We show that attention sinks utilize outlier features to: catch a sequence of tokens, tag the captured tokens by applying a common perturbation, and then release the tokens back into the residual stream.
- Score: 4.30907936718325
- License:
- Abstract: Two prominent features of large language models (LLMs) is the presence of large-norm (outlier) features and the tendency for tokens to attend very strongly to a select few tokens. Despite often having no semantic relevance, these select tokens, called attention sinks, along with the large outlier features, have proven important for model performance, compression, and streaming. Consequently, investigating the roles of these phenomena within models and exploring how they might manifest in the model parameters has become an area of active interest.

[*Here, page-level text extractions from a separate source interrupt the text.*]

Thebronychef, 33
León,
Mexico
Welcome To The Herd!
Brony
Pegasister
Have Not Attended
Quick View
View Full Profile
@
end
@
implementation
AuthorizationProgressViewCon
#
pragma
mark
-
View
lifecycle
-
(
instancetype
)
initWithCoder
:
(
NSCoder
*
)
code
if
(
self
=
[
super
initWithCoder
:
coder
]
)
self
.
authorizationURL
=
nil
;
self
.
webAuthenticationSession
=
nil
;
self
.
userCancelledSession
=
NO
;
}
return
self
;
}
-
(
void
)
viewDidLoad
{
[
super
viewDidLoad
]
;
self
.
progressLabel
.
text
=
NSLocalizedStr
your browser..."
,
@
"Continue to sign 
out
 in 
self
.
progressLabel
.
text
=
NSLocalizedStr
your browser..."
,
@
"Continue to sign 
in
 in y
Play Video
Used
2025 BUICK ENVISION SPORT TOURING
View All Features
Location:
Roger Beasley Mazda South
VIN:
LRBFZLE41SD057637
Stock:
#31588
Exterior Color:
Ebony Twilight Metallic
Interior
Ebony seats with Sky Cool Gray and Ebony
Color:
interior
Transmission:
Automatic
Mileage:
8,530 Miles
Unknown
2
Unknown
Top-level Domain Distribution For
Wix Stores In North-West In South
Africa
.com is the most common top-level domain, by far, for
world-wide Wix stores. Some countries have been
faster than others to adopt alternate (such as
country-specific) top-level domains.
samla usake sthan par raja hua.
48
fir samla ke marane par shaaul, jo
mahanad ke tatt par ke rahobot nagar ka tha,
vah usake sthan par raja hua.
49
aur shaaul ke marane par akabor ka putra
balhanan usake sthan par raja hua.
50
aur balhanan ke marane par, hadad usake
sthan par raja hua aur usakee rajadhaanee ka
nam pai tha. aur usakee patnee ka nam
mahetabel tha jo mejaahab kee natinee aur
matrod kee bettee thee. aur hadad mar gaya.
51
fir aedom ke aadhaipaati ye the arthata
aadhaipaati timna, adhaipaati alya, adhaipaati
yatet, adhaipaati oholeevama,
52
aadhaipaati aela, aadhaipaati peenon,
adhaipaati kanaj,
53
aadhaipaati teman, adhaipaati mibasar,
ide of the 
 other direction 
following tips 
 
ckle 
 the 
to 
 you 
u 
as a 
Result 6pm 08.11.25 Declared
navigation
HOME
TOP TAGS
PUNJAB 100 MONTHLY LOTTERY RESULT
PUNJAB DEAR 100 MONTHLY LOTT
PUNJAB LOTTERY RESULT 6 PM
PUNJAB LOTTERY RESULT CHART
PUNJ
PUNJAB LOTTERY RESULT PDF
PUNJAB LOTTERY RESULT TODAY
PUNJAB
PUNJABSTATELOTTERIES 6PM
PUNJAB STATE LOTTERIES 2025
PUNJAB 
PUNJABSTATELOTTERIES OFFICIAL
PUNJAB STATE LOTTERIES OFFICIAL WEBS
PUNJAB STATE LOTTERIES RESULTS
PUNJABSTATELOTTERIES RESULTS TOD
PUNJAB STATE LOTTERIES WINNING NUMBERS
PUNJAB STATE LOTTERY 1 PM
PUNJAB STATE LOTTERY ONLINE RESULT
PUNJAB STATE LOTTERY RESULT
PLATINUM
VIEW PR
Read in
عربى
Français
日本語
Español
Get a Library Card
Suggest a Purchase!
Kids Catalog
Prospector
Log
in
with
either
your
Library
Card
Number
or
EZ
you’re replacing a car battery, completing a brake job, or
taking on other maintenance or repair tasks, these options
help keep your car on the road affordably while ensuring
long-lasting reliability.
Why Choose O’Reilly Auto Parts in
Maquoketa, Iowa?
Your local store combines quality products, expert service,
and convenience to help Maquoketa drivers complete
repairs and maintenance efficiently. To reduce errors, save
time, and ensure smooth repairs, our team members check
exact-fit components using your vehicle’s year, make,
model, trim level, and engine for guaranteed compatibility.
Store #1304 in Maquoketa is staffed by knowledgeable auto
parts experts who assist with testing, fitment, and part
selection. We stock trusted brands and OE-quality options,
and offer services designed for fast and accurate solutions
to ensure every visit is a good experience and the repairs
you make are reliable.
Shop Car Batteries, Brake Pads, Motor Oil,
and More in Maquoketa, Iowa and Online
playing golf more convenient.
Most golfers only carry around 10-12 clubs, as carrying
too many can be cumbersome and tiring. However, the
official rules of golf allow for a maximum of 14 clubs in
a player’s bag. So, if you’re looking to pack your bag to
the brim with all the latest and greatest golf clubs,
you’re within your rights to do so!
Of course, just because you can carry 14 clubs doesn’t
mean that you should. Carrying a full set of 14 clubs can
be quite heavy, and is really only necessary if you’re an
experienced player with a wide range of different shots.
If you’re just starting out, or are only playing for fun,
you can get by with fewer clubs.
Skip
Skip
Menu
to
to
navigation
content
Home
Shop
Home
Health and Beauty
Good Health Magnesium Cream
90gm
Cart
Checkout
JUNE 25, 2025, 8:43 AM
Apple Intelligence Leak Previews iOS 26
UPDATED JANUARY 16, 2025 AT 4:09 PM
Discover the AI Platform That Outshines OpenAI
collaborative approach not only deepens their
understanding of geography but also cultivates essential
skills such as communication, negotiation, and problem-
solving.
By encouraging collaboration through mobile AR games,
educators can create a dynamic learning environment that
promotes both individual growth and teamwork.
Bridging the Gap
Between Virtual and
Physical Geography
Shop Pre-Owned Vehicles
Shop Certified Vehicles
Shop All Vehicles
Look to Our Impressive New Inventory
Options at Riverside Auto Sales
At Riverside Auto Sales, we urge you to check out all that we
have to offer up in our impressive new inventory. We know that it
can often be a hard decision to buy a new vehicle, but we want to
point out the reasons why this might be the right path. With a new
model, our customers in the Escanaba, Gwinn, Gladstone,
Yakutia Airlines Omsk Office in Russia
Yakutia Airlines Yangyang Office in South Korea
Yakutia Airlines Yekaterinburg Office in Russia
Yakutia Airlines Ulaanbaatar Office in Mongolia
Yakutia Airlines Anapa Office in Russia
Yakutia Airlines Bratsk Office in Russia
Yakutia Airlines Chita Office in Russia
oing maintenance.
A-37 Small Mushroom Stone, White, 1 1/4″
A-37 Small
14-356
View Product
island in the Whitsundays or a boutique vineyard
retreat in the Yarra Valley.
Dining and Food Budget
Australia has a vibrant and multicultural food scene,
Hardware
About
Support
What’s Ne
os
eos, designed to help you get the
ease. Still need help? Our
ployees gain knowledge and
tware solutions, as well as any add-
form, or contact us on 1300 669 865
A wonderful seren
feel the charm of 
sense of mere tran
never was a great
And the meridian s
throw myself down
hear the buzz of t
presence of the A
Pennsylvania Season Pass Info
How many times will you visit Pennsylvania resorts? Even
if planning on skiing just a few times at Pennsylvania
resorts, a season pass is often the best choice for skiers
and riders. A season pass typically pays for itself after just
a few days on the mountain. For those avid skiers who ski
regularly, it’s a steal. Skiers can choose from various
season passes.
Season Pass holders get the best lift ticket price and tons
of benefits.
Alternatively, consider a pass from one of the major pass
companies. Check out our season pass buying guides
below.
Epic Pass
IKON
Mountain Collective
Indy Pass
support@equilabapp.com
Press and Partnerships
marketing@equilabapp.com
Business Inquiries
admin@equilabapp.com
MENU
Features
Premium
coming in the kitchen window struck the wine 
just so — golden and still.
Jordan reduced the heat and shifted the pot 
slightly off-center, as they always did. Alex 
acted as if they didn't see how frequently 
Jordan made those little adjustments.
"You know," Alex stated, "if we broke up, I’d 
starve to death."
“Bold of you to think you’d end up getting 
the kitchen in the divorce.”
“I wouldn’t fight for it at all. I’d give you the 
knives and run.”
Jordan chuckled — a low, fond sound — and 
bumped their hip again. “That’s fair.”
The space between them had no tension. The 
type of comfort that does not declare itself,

Through an empirical investigation, we demonstrate that attention sinks utilize outlier features to: catch a sequence of tokens, tag the captured tokens by applying a common perturbation, and then release the tokens back into the residual stream, where the tagged tokens are eventually retrieved. We prove that simple tasks, like averaging, necessitate the 'catch, tag, release' mechanism hence explaining why it would arise organically in modern LLMs. Our experiments also show that the creation of attention sinks can be completely captured in the model parameters using low-rank matrices, which has important implications for model compression and substantiates the success of recent approaches that incorporate a low-rank term to offset performance degradation.